Which GI Bill is yours?

There are several. The right one depends on when you served and what your goals are. Most modern veterans use one of these:

Post-9/11 GI Bill (Chapter 33)

For service after September 10, 2001. The big one. Pays:

  • 100% of in-state public tuition at any public school, or up to $28,937.09/year (2025-26) at private/foreign schools
  • Monthly housing stipend equal to local E-5-with-dependents BAH for the school's ZIP code
  • Up to $1,000/year for books and supplies
  • Yellow Ribbon Program — covers tuition gap above the cap at participating private schools
  • 36 months of benefits, transferable to spouse or dependents (with 6+ years of service and 4 more years of obligation)

You earn the full benefit at 36 months of qualifying service after 9/11/2001. Reduced percentages for shorter service periods.

Montgomery GI Bill — Active Duty (MGIB-AD / Chapter 30)

For pre-2001 service members and some still on active duty. Pays a flat monthly amount — about $2,358/month (2025) full-time. Less generous than Post-9/11 for most, but doesn't run on academic schedule and works overseas.

Montgomery GI Bill — Selected Reserve (MGIB-SR / Chapter 1606)

For Reserve and National Guard members with a 6-year obligation. Pays about $466/month (2025) full-time. Often combined with state tuition assistance.

Survivors' & Dependents' Educational Assistance (DEA / Chapter 35)

For spouses and children of veterans who died from a service-connected disability or are 100% disabled. Up to 36 months of benefits.

Fry Scholarship

For children and surviving spouses of service members who died in the line of duty after 9/11/2001. Provides full Post-9/11 GI Bill benefits.

What you can use it for — beyond a 4-year degree

  • Trade and technical schools — welding, HVAC, electrical, CDL, A&P
  • Apprenticeships and on-the-job training — earn while you learn, with monthly stipend
  • Certifications — IT certs (CompTIA, Cisco), project management (PMP), industry licenses
  • Flight training — private pilot through ATP
  • Entrepreneurship training — VetFran, Boots to Business
  • Tutoring and licensing exam fees
  • National testing programs — SAT, GRE, LSAT, AP

How to apply

  1. Get your Certificate of Eligibility (COE). File VA Form 22-1990 on VA.gov. Takes about 30 days.
  2. Pick a school approved for VA benefits. Use the GI Bill Comparison Tool — it shows graduation rates, default rates, salary outcomes, and known complaints for every school.
  3. Apply to the school like any other student.
  4. Submit your COE to the school's VA certifying official (every school has one).
  5. Track your benefits at va.gov/education.

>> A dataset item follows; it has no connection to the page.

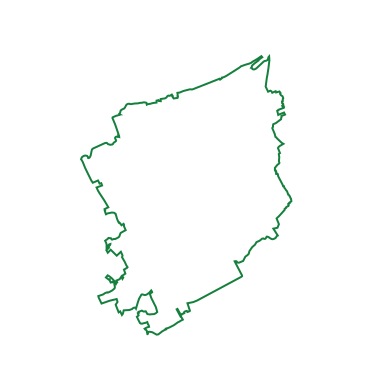 Kota Yogyakarta, Yogyakarta, Indonesia (Mercator projection), rotated 61°
{"feature_id": "22746128B9761158776103", "entity_name": "Kota Yogyakarta", "entity_type": "district", "adm_level": 2, "iso_a3": "IDN", "parent_name": "Indonesia", "parent_adm1": "Yogyakarta", "projection": "mercator", "projection_center": [110.376, -7.803], "detail": "fine", "context": "isolated", "style": "outline", "palette": "green", "viewbox_px": 384, "rotation_deg": 61, "n_neighbors": 0, "source": "geoboundaries", "source_scale": "gbopen_adm2", "svg_char_len": 6026}
<svg xmlns="http://www.w3.org/2000/svg" viewBox="0 0 384 384"><g transform="rotate(61 192 192)"><path d="M271.7,138.1L263.5,138.6L264.7,134.6L262.3,131.6L256.1,130.8L255.3,127.6L252.6,119.7L251.7,119.2L251.6,117.9L251.4,117.9L251.1,117.4L250.9,116.5L251.0,114.7L250.7,114.5L250.7,114.1L249.5,113.8L249.5,113.4L249.0,113.3L249.1,112.1L248.5,112.0L248.4,111.3L248.5,110.5L248.2,109.5L245.9,108.7L244.8,108.8L243.2,108.5L242.8,108.7L241.5,108.7L240.9,108.8L240.8,109.1L237.4,108.5L236.1,108.9L234.3,108.9L233.0,109.2L231.5,108.8L231.1,109.5L229.3,109.2L220.1,109.0L218.0,108.3L217.5,108.7L217.1,109.6L216.2,109.4L216.2,108.9L216.0,108.7L215.6,108.6L215.3,108.7L214.6,108.4L213.7,108.4L213.7,108.9L213.1,108.9L211.1,107.8L209.5,103.8L209.5,102.7L208.9,101.4L207.3,101.1L203.7,98.7L201.6,98.0L200.7,97.5L200.6,96.2L195.2,95.5L194.6,94.4L194.3,92.9L194.2,88.7L192.5,89.7L185.8,91.8L185.2,91.7L184.2,92.3L181.3,91.5L175.0,90.8L174.3,89.6L172.9,88.8L172.1,88.0L172.4,85.3L171.5,78.8L170.1,77.8L169.9,77.4L168.9,77.0L169.4,73.1L167.1,73.0L166.4,78.5L166.4,79.2L162.3,78.1L162.3,76.7L162.0,76.5L162.9,70.9L162.5,70.5L162.2,70.9L162.0,71.4L160.6,71.3L161.0,70.2L158.9,69.5L158.6,69.6L158.7,70.1L158.3,70.2L156.4,69.4L156.5,68.5L154.6,67.5L154.4,66.9L153.7,66.6L152.2,66.4L150.4,67.3L149.4,67.4L148.6,67.2L148.4,66.6L146.5,66.8L145.7,70.2L144.4,70.0L144.1,73.7L142.5,73.7L141.4,74.3L141.3,74.6L141.2,76.8L135.6,76.5L128.4,71.2L126.3,69.4L120.6,65.0L114.4,60.5L110.8,58.8L111.1,59.7L113.1,61.6L113.2,63.2L112.6,65.2L112.7,66.2L115.1,75.9L115.1,77.4L115.0,78.0L114.5,78.9L113.9,79.5L112.8,79.5L112.1,80.1L111.9,79.6L110.5,78.0L109.8,74.8L109.2,70.0L108.7,69.8L108.2,65.2L106.8,65.5L107.3,70.5L107.4,75.5L107.7,78.0L107.3,80.5L106.6,83.4L105.8,88.4L106.1,89.5L106.3,91.7L107.1,105.9L107.0,108.5L106.5,110.2L106.9,110.3L107.4,112.7L107.3,113.0L106.3,112.9L102.5,141.8L102.2,142.6L101.7,143.1L101.1,144.3L99.5,150.5L99.0,154.7L98.2,156.7L101.3,157.9L101.2,158.2L102.4,158.6L102.7,159.0L101.3,162.7L98.8,162.9L98.7,162.3L97.0,162.4L97.1,164.5L96.8,165.4L96.2,166.0L96.2,166.9L97.0,168.8L97.0,170.3L95.5,174.3L97.4,175.3L96.2,177.0L95.4,176.8L94.9,178.7L96.6,179.7L95.3,182.8L94.7,185.4L93.8,188.0L93.7,189.2L91.9,188.6L90.8,189.8L90.0,191.2L89.7,192.5L88.8,194.3L88.3,196.2L86.7,199.5L85.6,202.7L85.1,203.5L84.6,203.8L83.9,205.1L83.8,206.6L84.3,207.8L85.5,209.5L86.1,210.9L85.9,212.8L86.1,214.8L88.1,216.8L88.3,217.8L88.7,217.9L89.0,217.7L88.9,217.9L89.4,218.0L88.6,221.4L88.2,225.2L88.7,225.7L95.9,226.5L104.9,228.1L106.8,228.5L106.6,229.0L107.0,229.1L107.6,228.6L108.6,229.0L108.2,229.4L107.9,230.2L107.4,230.5L106.9,231.4L106.9,232.2L107.2,232.8L107.6,233.2L110.1,233.4L110.5,233.7L110.8,234.9L110.9,236.6L111.7,237.9L111.8,238.7L111.0,240.7L109.5,242.2L108.1,242.6L107.6,242.9L107.0,244.5L106.0,257.4L106.2,258.5L106.6,259.2L111.0,263.0L112.0,264.4L112.3,265.2L112.1,266.2L111.7,266.4L110.8,266.0L109.5,266.3L108.7,267.2L108.1,268.3L108.0,269.8L108.1,271.0L108.8,272.3L109.7,273.2L110.6,273.0L112.9,273.0L119.1,273.8L133.0,274.5L135.8,274.3L136.4,268.6L139.9,268.8L140.3,267.1L142.7,267.5L141.8,273.3L145.8,273.6L146.1,273.5L147.7,273.5L156.9,272.8L164.8,272.6L164.6,276.8L166.1,277.0L166.1,277.4L169.8,278.1L169.9,277.8L169.7,276.5L171.1,272.1L172.3,270.3L172.8,269.9L173.9,269.7L174.1,269.4L179.3,270.6L182.6,270.9L183.5,270.8L183.5,270.5L184.0,270.6L184.5,270.3L184.6,270.0L186.9,269.8L186.7,267.3L187.5,267.3L189.0,268.1L193.2,268.5L193.2,274.1L193.5,274.7L195.7,277.2L195.9,277.8L196.0,278.9L195.9,282.0L195.2,283.2L194.9,285.0L194.5,285.3L193.2,285.3L191.7,287.3L192.2,288.7L192.5,291.6L195.4,291.8L197.1,292.5L199.1,293.6L198.8,292.3L198.0,290.8L197.7,289.9L197.9,288.6L198.2,288.8L198.7,289.5L199.5,291.9L200.5,291.7L201.4,295.1L204.3,295.1L203.1,291.1L211.2,288.7L209.8,283.2L213.7,283.5L214.1,283.7L215.1,284.8L220.8,284.7L224.3,285.0L226.5,284.8L226.8,285.4L226.9,289.1L231.1,289.9L231.4,293.8L233.5,293.6L234.3,295.0L231.8,294.9L233.2,297.6L232.8,301.0L234.8,301.3L234.8,302.4L235.1,302.4L235.5,303.0L232.1,303.1L228.5,304.0L225.8,305.1L224.0,306.2L225.0,308.7L228.4,307.2L228.4,306.3L228.7,306.3L229.3,306.8L231.7,307.0L232.0,305.2L232.4,305.3L232.7,303.8L237.9,305.6L238.8,306.5L239.4,309.3L239.4,312.8L239.2,314.4L238.6,314.8L238.3,317.1L238.5,319.5L237.6,324.4L239.1,324.8L245.7,325.2L247.2,316.6L249.1,309.8L252.0,310.4L253.6,313.4L261.7,314.5L261.6,312.7L265.6,312.9L264.9,311.4L262.4,309.1L264.8,304.1L265.3,301.2L265.0,299.8L265.1,298.7L265.8,297.5L266.8,297.5L261.8,292.4L259.6,289.9L257.2,285.9L257.4,285.2L259.3,283.2L259.7,281.8L259.7,280.5L259.3,278.1L258.3,275.4L259.6,275.3L260.4,275.5L260.4,276.7L261.0,278.3L265.2,279.0L275.1,279.4L280.1,280.6L280.5,282.4L280.4,284.5L279.9,285.3L278.5,288.5L277.1,290.2L273.9,290.3L273.3,292.0L272.7,292.6L271.4,293.4L271.3,294.6L270.9,296.7L271.5,296.9L271.4,297.4L272.1,297.6L271.9,298.2L274.1,298.6L274.4,300.7L279.2,301.0L281.6,301.0L282.5,300.3L283.0,299.3L284.0,295.5L284.1,294.2L286.3,294.6L287.6,294.5L289.1,294.9L288.6,297.0L288.6,299.7L289.8,299.5L290.2,299.1L291.1,298.8L294.7,299.9L294.8,299.7L294.4,299.1L293.1,298.3L293.7,296.8L295.4,294.7L299.6,292.1L300.2,290.5L299.4,285.3L299.4,282.6L299.6,281.3L298.8,281.2L299.0,280.3L299.1,280.2L299.5,277.8L299.7,272.4L299.1,267.3L299.3,265.8L299.1,264.7L299.2,261.9L295.7,262.0L295.6,262.4L287.2,262.3L287.2,261.4L292.9,261.4L294.3,261.1L294.3,260.4L293.9,260.1L293.8,259.6L294.2,258.6L294.2,257.5L293.5,257.4L293.1,256.7L293.1,255.7L293.5,254.2L294.7,254.2L295.0,252.7L295.0,252.2L294.8,252.2L294.8,251.4L287.1,249.9L288.9,244.3L289.4,240.1L290.1,189.8L289.9,189.0L289.2,188.7L273.3,188.3L273.4,187.9L274.1,186.7L275.7,186.4L276.2,185.9L276.6,185.2L277.1,180.7L274.4,176.7L274.2,174.9L273.8,172.8L272.9,171.7L271.6,170.5L269.4,166.1L268.6,162.4L267.1,159.9L267.4,156.4L266.8,153.2L267.3,152.0L268.0,151.6L268.4,150.8L268.3,150.0L267.3,148.4L267.3,148.1L268.4,147.0L270.3,146.1L271.8,145.1L272.3,144.5L272.6,143.6L272.8,142.3L272.6,140.9L271.7,139.3L271.7,138.1Z" fill="none" stroke="#15803d" stroke-width="2"/></g></svg>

Schools to be careful about

Predatory schools target veterans for the GI Bill money. Red flags:

  • Aggressive recruiters who keep calling, texting, or DMing
  • "Lock in your tuition today" pressure
  • High default rates (under 10% is healthy)
  • Job-placement claims that aren't backed up by data
  • Programs that aren't accredited by a recognized agency
  • Anything advertised primarily to veterans rather than students generally

Predatory school recruiters are #4 on our scam alerts list.

The 90/10 Rule (and why it matters)

Federal law requires for-profit schools to get at least 10% of revenue from sources other than federal aid. GI Bill funds were once exempt — letting some schools recruit aggressively from veterans. Closing that loophole was a major Veteran of Foreign Wars and Student Veterans of America priority. Schools relying on veteran money to game this rule are a red flag.

Transferring to family

Post-9/11 GI Bill benefits can be transferred to your spouse and/or children if you've served at least 6 years and commit to 4 more. You must initiate the transfer while still serving — you cannot transfer after separation.

Combining with other aid

You can stack the GI Bill with state veteran tuition waivers, Pell Grants, ROTC scholarships, and many private scholarships. The Yellow Ribbon Program covers gaps above the private-school cap. Use the comparison tool to model exactly what you'll pay.

If your benefits get cut off

Common reasons: school stopped certifying enrollment, you withdrew from courses, your school lost approval, or VA processing delay. Call the GI Bill hotline first: 1-888-442-4551. If unresolved, contact a VSO or Student Veterans of America chapter.